**Task item**: Although the entries contain pictures, repeat only their words, exactly as written.

--- Raw data ---

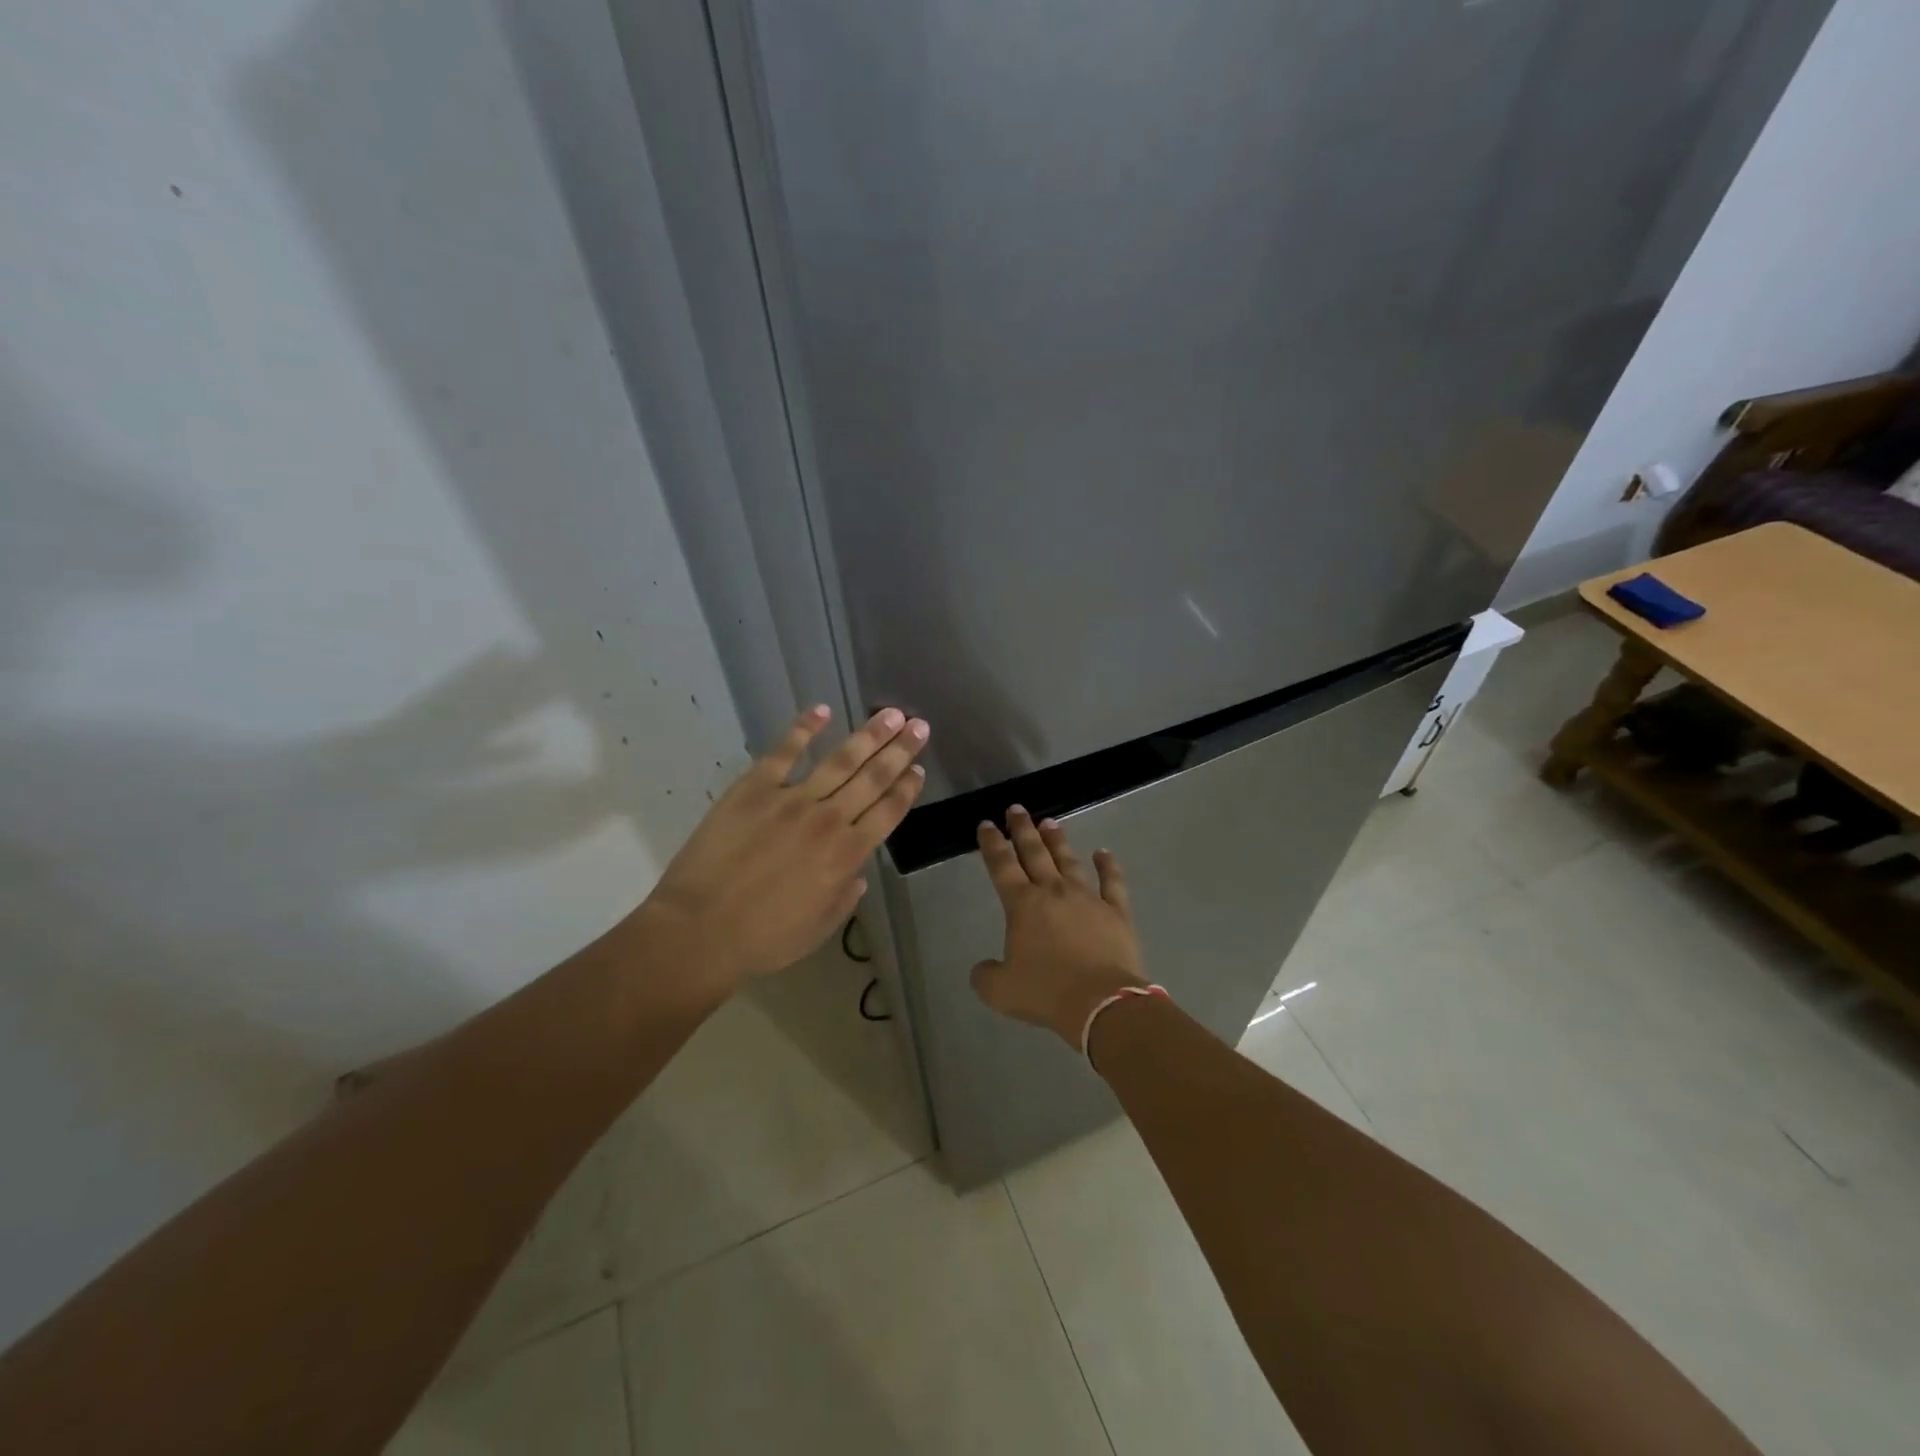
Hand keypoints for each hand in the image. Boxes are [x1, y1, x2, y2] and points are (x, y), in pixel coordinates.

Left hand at [640, 704, 929, 991]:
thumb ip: (844, 896)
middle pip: (873, 778)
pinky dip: (804, 729)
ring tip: (890, 714)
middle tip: (920, 725)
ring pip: (840, 760)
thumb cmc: (763, 939)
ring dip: (868, 735)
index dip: (907, 788)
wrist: (700, 930)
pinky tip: (821, 710)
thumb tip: (857, 873)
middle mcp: (828, 820)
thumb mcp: (819, 928)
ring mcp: (791, 799)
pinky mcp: (754, 788)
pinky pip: (784, 751)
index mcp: (846, 855)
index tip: (919, 768)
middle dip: (900, 750)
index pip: (888, 812)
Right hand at [970, 806, 1145, 1047]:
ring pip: (1069, 860)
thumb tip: (982, 968)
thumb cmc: (1046, 992)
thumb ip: (985, 976)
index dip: (992, 843)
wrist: (1102, 1003)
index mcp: (1022, 905)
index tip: (986, 824)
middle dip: (1022, 829)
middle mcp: (1053, 892)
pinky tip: (1103, 852)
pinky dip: (1108, 865)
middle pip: (1034, 852)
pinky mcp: (1116, 911)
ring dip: (1057, 840)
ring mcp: (1087, 898)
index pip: (1002, 865)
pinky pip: (1112, 882)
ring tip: (1050, 822)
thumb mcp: (1000, 991)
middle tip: (1016, 808)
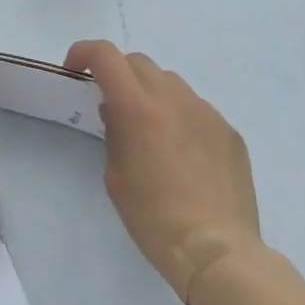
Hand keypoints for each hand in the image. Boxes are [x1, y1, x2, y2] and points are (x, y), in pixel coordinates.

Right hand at [65, 41, 260, 304]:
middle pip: (138, 62)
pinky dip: (181, 117)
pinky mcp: (229, 131)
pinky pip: (197, 109)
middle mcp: (173, 98)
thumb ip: (114, 132)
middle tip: (111, 105)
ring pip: (170, 82)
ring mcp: (206, 112)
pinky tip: (183, 153)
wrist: (217, 252)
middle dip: (117, 74)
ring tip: (151, 129)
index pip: (105, 55)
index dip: (83, 53)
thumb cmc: (154, 219)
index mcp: (138, 107)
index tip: (75, 72)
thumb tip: (118, 113)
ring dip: (151, 93)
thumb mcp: (115, 176)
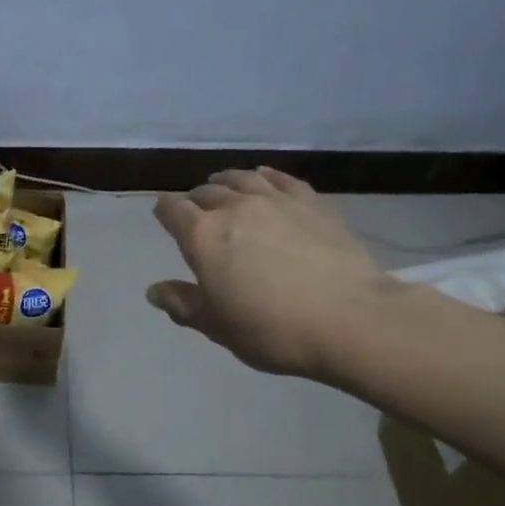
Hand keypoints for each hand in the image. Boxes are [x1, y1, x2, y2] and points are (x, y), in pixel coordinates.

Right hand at [147, 167, 398, 382]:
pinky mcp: (312, 203)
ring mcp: (275, 201)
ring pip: (241, 179)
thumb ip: (183, 304)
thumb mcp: (218, 326)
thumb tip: (153, 290)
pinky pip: (281, 179)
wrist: (351, 319)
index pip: (172, 211)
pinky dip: (265, 176)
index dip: (164, 212)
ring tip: (221, 186)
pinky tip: (263, 177)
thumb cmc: (272, 329)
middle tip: (195, 212)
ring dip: (225, 181)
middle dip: (194, 200)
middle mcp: (234, 208)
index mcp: (202, 236)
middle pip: (205, 193)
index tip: (163, 216)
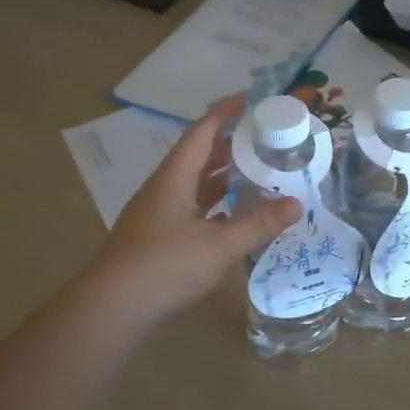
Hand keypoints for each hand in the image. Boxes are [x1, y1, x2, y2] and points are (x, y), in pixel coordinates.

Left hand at [88, 99, 300, 325]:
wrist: (113, 309)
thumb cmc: (165, 266)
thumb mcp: (218, 244)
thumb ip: (258, 223)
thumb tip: (296, 203)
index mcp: (173, 180)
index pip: (200, 135)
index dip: (223, 115)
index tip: (247, 100)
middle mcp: (163, 191)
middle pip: (195, 158)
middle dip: (226, 146)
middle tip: (260, 141)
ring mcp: (157, 217)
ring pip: (192, 187)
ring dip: (219, 178)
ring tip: (252, 174)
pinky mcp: (157, 241)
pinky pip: (190, 211)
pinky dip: (213, 207)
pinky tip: (231, 217)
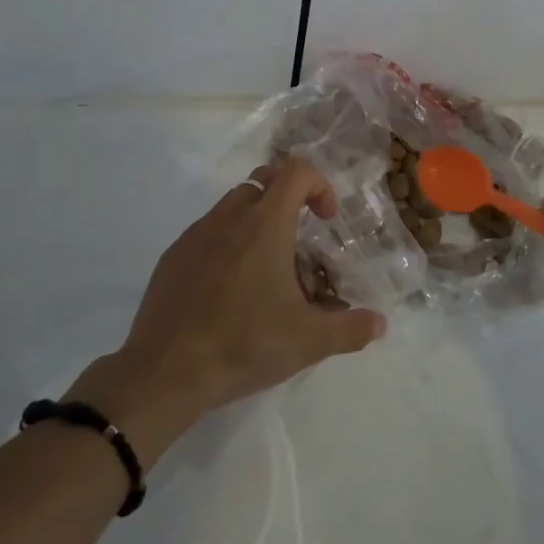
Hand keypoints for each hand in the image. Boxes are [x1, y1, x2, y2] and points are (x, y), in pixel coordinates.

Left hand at [70, 157, 385, 460]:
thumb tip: (379, 323)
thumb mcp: (307, 342)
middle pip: (263, 182)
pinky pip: (207, 233)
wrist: (164, 371)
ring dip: (256, 222)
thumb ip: (350, 329)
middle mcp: (229, 217)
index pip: (296, 171)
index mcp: (265, 225)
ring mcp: (195, 234)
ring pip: (232, 206)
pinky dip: (226, 244)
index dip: (319, 185)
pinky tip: (228, 290)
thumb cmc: (242, 345)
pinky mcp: (172, 256)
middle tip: (299, 241)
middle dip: (288, 200)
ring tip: (266, 270)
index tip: (326, 220)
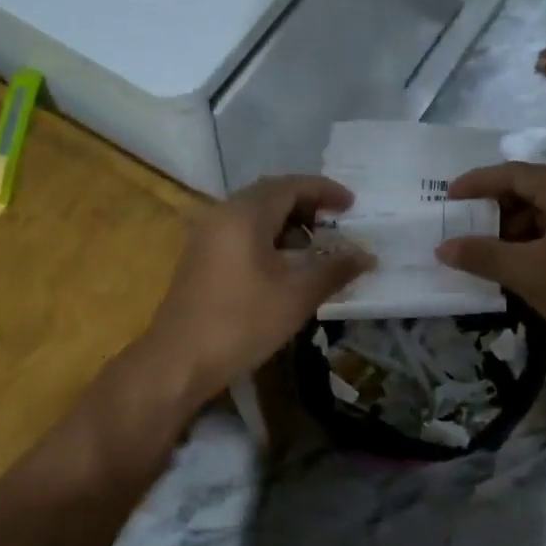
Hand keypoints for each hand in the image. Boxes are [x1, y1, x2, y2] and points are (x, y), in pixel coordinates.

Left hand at [143, 176, 372, 402]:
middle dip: (307, 205)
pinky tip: (284, 265)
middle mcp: (222, 214)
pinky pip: (241, 232)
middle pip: (270, 195)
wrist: (179, 360)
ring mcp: (207, 236)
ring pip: (254, 215)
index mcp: (245, 214)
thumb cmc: (241, 323)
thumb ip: (334, 270)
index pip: (290, 185)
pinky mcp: (201, 257)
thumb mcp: (297, 296)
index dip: (325, 190)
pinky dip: (268, 238)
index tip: (352, 205)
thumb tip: (367, 255)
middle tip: (337, 224)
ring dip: (288, 223)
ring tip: (316, 247)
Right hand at [435, 163, 545, 371]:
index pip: (518, 174)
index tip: (447, 198)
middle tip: (464, 231)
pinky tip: (522, 265)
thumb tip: (442, 247)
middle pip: (536, 191)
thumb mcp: (530, 275)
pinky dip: (541, 244)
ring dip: (518, 232)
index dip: (478, 184)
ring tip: (488, 254)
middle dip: (497, 212)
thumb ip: (483, 256)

---

**Answer to this problem**:
Hand keypoints for each hand in the image. Boxes are [x1, y1, x2, y2] and points are (x, y), in pixel coordinates.

Left hand at [640, 704, 929, 991]:
thumb ip: (844, 896)
middle pip: (873, 778)
pinky dip: (804, 729)
ring tip: (890, 714)
middle tip: (920, 725)
ring pip: (840, 760)
thumb cmc: (763, 939)
ring dip: (868, 735)
index dip: (907, 788)
wrist: (700, 930)
pinky tip: (821, 710)
thumb tip: (857, 873)
middle mcp: (828, 820)
thumb mcp: (819, 928)
ring mcp: (791, 799)
pinky mcp: (754, 788)
pinky pip: (784, 751)
index mcp: (846, 855)
index tip: (919, 768)
middle dip: (900, 750)
index pip: (888, 812)
Right hand at [970, 806, 1145, 1047]:
ring pip: (1069, 860)
thumb tip: (982, 968)
thumb cmc: (1046, 992)
thumb ip: (985, 976)
index dip: (992, 843)
wrist: (1102, 1003)
index mcp: (1022, 905)
index tip: (986, 824)
middle dip: (1022, 829)
middle mcp: (1053, 892)
pinky tip: (1103, 852)
pinky dip: (1108, 865)
middle pip: (1034, 852)
pinky mcp: (1116, 911)
ring dip: (1057, 840)
ring mcp: (1087, 898)
index pip: (1002, 865)
pinky pip: (1112, 882)
ring tip: (1050, 822)
thumb mcp: (1000, 991)
middle tip: (1016, 808)
Hand keypoints for each hand in the image. Boxes are [x1, y1, x2, y2] and points are (x, y), in pixel coordinates.

Right hand at [65, 41, 260, 304]:
middle pip: (138, 62)
pinky dip: (181, 117)
pinky mcp: (229, 131)
pinky pip: (197, 109)
middle mcp: (173, 98)
thumb ip: (114, 132)
middle tip: (111, 105)
ring pip: (170, 82)
ring mcp: (206, 112)
pinky tip: (183, 153)
wrist: (217, 252)
middle dip: (117, 74)
ring tip: (151, 129)
index pip: (105, 55)
index dip: (83, 53)
thumb cmc: (154, 219)
index mcp: (138, 107)
index tip: (75, 72)
thumb tip: (118, 113)
ring dip: (151, 93)
thumb mcp: (115, 176)
Hand keypoints for each hand in the image. Boxes are [x1, y1, x2, y2] and points are (x, y), in pixel coordinates.

Right hand at [147, 167, 398, 382]:
pinky mcp: (312, 203)
ring mcp: (275, 201)
ring pip: (241, 179)
thumb ip: (183, 304)
thumb mcp: (218, 326)
thumb tip: (153, 290)
pinky pip: (281, 179)
wrist: (351, 319)
index pip: (172, 211)
pinky dip: (265, 176)
index dip: (164, 212)
ring tip: (221, 186)
pinky tip: (263, 177)
thumb cmc: (272, 329)
middle tip: (195, 212)
ring dip: (225, 181)
middle dip: (194, 200)
middle mcp: (234, 208)
index mcp: (202, 236)
middle pip: (205, 193)
index tip: (163, 216)
Hand keypoints for each hand in the image. Boxes are [x1, y1, x2, y2] and points are (x, y), in pixel coordinates.

Left hand at [88, 99, 300, 325]:
wrist: (113, 309)
thumb cmc: (165, 266)
thumb mcp: (218, 244)
thumb ip: (258, 223)
thumb tip: (296, 203)
index mcp: (173, 180)
index pip: (200, 135)
index dip: (223, 115)
index tip: (247, 100)
middle mcp: (163, 191)
middle pip: (195, 158)
middle dip: (226, 146)
middle tip: (260, 141)
ring mcp: (157, 217)
ring pip: (192, 187)
ring dip: (219, 178)
ring tip: (252, 174)
pinky mcp: (157, 241)
pinky pip: (190, 211)
pinky dip: (213, 207)
pinky tip: (231, 217)
Hand keypoints for each hand in the image. Boxes are [x1, y1, x2, y2] and points are (x, y), in pixel coordinates.

Left hand at [70, 157, 385, 460]:
thumb tip: (379, 323)
thumb mcp: (307, 342)
middle pip: (263, 182)
pinky pip: (207, 233)
wrist: (164, 371)
ring dip: (256, 222)
thumb ip: (350, 329)
middle mcp: (229, 217)
index pip: (296, 171)
index mcp: (265, 225)
ring mcp: (195, 234)
ring pip: (232, 206)
pinky dip: (226, 244)
index dip: (319, 185)
pinky tip: (228, 290)
thumb cmc: (242, 345)
pinky mcp: (172, 256)
middle tip: (299, 241)
middle dip: (288, 200)
ring tip: (266, 270)
index tip: (326, 220)
Hand keypoints for each hand in the image. Boxes are [x1, y1, x2, y2] and points are (x, y), in pixel coordinates.

Left hand at [143, 176, 372, 402]:
middle dip: (307, 205)
pinky tip: (284, 265)
middle mcp: (222, 214)
pinky pip: (241, 232)
middle pip: (270, 195)
wrist: (179, 360)
ring mcp: (207, 236)
ring pip: (254, 215)
index mcp: (245, 214)
thumb cmc: (241, 323)
thumb ip: (334, 270)
index pip: (290, 185)
pinky mcp: (201, 257)
thumb mcp: (297, 296)
index dip: (325, 190)
pinky dip: (268, 238)
index tip: (352, 205)
thumb tip: (367, 255)
middle tip: (337, 224)
ring dip: (288, 223)
ring tip: (316, 247)
Right hand at [435, 163, 545, 371]:
index pip: (518, 174)
index tip: (447, 198)
middle tip: (464, 231)
pinky tip: (522, 265)
thumb tip: (442, 247)
middle pip: (536, 191)
thumb mcp: (530, 275)
pinky dip: (541, 244)
ring dip: (518, 232)
index dip: (478, 184)
ring tip: (488, 254)
middle dip: (497, 212)
thumb ip: (483, 256)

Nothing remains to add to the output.